The translator is invoked (locally) via the command
~ped/bin/troff_to_html < input_file > output_file
A (uuencoded compressed) binary (HP7000 Series) is here
Source program (written in Ada) is here
where input_file is a troff source file (that may include directives
for the pre-processors pic, and eqn), built using the -ms macro set.
output_file will be a HTML source file.
A C++ version (compiling under c89) has been produced by Dave McGaw and
may be found here.
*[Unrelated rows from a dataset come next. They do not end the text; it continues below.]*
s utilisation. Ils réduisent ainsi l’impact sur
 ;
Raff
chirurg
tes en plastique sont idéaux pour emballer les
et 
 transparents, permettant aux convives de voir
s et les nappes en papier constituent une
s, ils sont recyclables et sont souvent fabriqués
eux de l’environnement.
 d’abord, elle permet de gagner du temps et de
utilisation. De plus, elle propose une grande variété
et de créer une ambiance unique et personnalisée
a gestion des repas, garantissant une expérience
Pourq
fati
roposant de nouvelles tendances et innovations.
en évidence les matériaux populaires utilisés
Please note that this
requires a dictionary file for special characters located here
and an include (.h) file that is here.
-ms macros Recognised and Translated
.NH Numbered headings (parameters to .NH are ignored, e.g. .NH 2 processes as .NH)
.SH Un-numbered headings
.LP New paragraph and serves as break for .IP (see below)
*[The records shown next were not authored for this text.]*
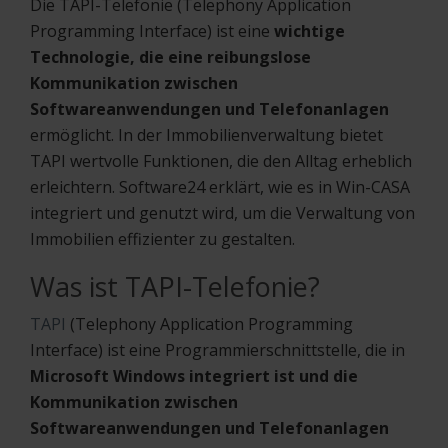
Die TAPI-Telefonie (Telephony Application
Programming Interface) ist eine
wichtige
Technologie, die eine reibungslose
Kommunikation zwischen
Softwareanwendungen und Telefonanlagen
ermöglicht. In der Immobilienverwaltung bietet
TAPI wertvolle Funktionen, die den Alltag erheblich
erleichtern. Software24 erklärt, wie es in Win-CASA
integriert und genutzt wird, um die Verwaltung von
Immobilien effizienter zu gestalten.
Was ist TAPI-Telefonie?
TAPI
(Telephony Application Programming
Interface) ist eine Programmierschnittstelle, die in
Microsoft Windows integriert ist und die
Kommunikation zwischen
Softwareanwendungen und Telefonanlagen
.PP New paragraph and serves as break for .IP (see below)
.IP Indented paragraphs (paragraph labels are ignored); these are processed
as un-ordered lists, the list being terminated when .LP or .PP directive encountered.
.DS/.DE The text between these is left unaltered, hence .DS/.DE translate to HTML <pre> and </pre>.
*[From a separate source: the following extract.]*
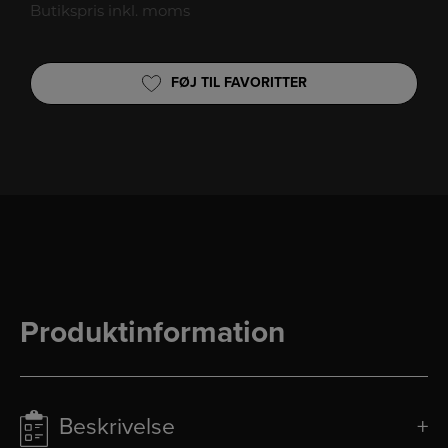
Butikspris inkl. moms
FØJ TIL FAVORITTER
Produktinformation
Beskrivelse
.EQ/.EN An (extremely crude) attempt is made to process the eqn text between these.
.PS./.PE Translated to an anchor to a given file `picture<n>.gif' (where <n>) starts from 1.
This file should be created (by the user) to hold the relevant picture.
.TS/.TE Simple table handling.
Extensions August 1996: Two artificial directives have been added, to allow printing
of $ symbols: These are:
- .NE (No Eqn) treat $ in text as character not as opening of eqn expression. (default)
- .EO (Eqn On) Treat $ in text as start of eqn expression.
No limit on number of rows/column. New version (July 1996) uses HTML <table>
Also incorporates HTML <table> (errors in previous version corrected, July 1996).
Multiple row formats allowed (max 70 rows/20 columns).
NoteNo font changes or eqn inside table entries. Multi-column spans generally
don't look very good. It is assumed that the table specification is valid (otherwise
conversion program will crash).
troff Directives Recognised and Translated.
In addition diacritical marks (umlaut, grave, and acute accents) are dealt with.
.ce Printed as a 3rd level heading. Parameters to .ce are ignored.
.ft Change font. Roman (R), Italic (I), Bold (B), Courier (C) are all recognised.
.ul Print next line of text in italic font.
.so Will create an anchor point to the file indicated by the .so command. Link in
text will be indicated as `anchor<n>'.
.br/.sp Causes a line break. Parameters to .sp are ignored.
Text in the form $...$ is regarded as introducing an eqn expression. If the first
character after $ is the character ^ then the text is left in its literal form.
Note: All lines opening with a full-stop are ignored unless the line
is a directive recognised by the translator.